From there we could see the searchlights on
Richmond Hill and Kingston Hill going to and fro, and about eleven the
windows rattled, and we heard the sound of the huge siege guns that
had been put in position there. These continued intermittently for
the space of a quarter of an hour, sending chance shots at the
invisible Martians at Hampton and Ditton, and then the pale beams of
the electric light vanished, and were replaced by a bright red glow.
Then the fourth cylinder fell--a brilliant green meteor--as I
learned afterwards, in Bushey Park.
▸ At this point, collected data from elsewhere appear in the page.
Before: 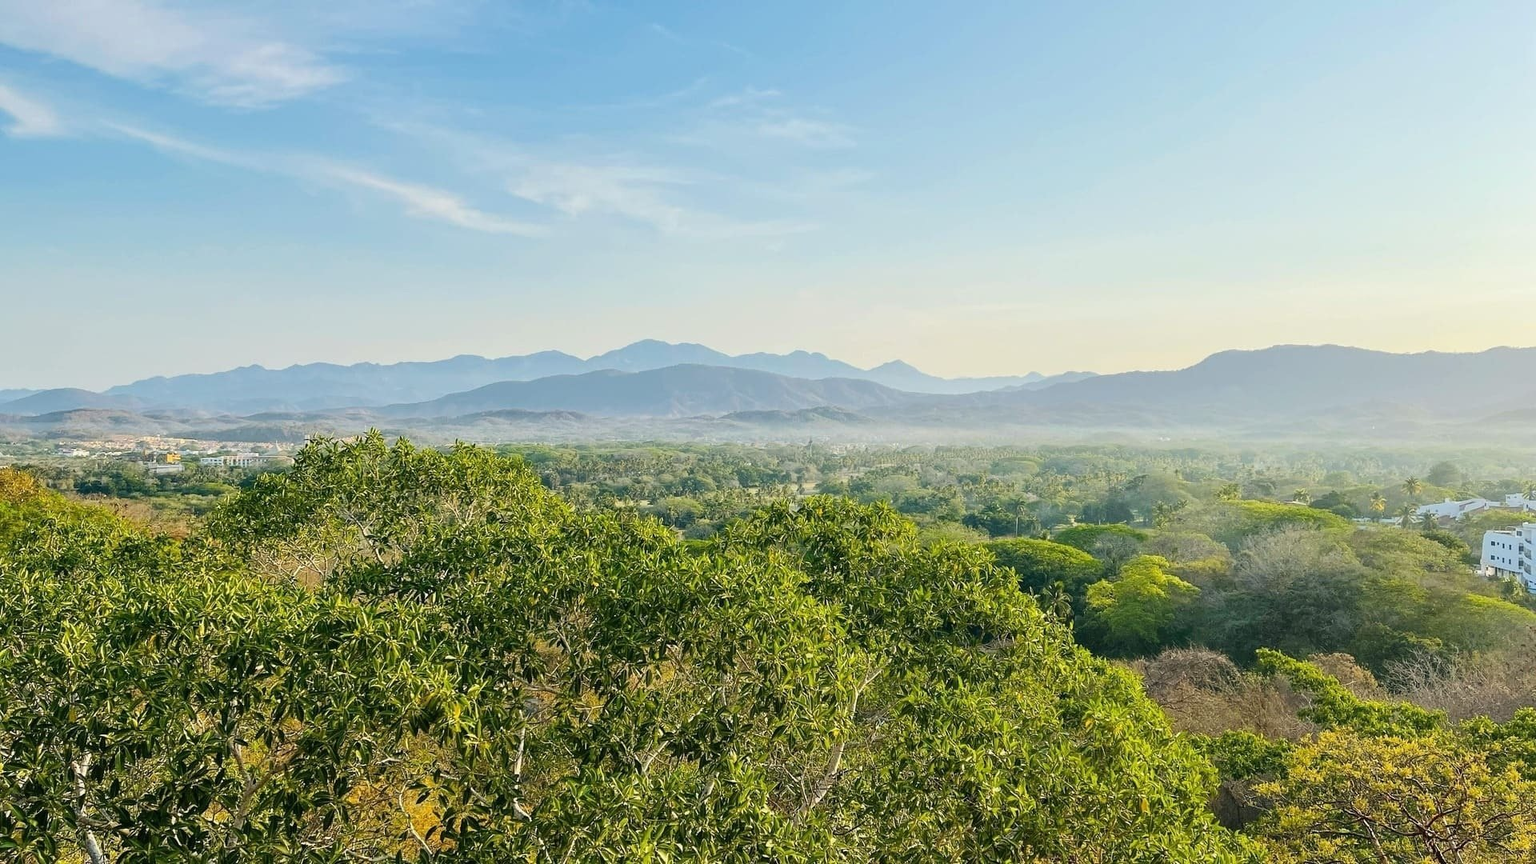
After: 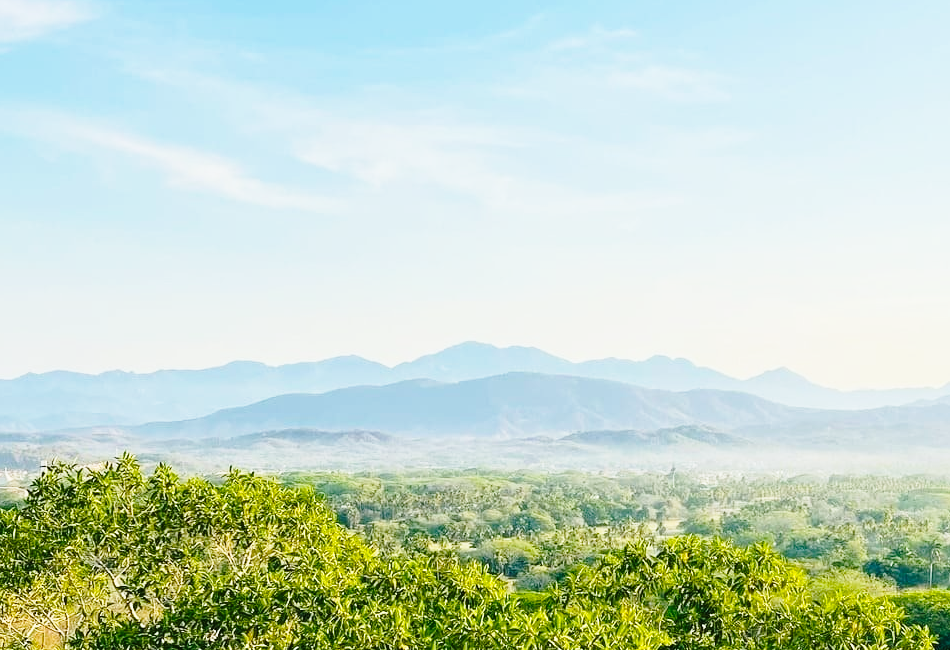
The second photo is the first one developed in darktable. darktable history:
crop: left 17.715%, top 7.735%, right 32.783%, bottom 32.047%
color balance rgb: perceptual saturation grading › global saturation 16.69%
base curve: curves: ch0 [(0, 0) (0.028, 0.03) (0.121, 0.232) (0.46, 0.748) (0.859, 0.968) (1, 1)], preserve colors none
Before the guns on the Richmond
and Kingston line of hills began, there was a fitful cannonade far
away in the southwest, due, I believe, to guns being fired haphazard
before the black vapour could overwhelm the gunners.
So, setting about it as methodically as men might smoke out a
wasps' nest, the Martians spread this strange stifling vapour over the
Londonward country. The horns of the crescent slowly moved apart,
until at last they formed a line from Hanwell to Coombe and Malden.
All night through their destructive tubes advanced. Never once, after
the Martian at St. George's Hill was brought down, did they give the
artillery the ghost of a chance against them. Wherever there was a
possibility of guns being laid for them unseen, a fresh canister of
the black vapour was discharged, and where the guns were openly
displayed the Heat-Ray was brought to bear.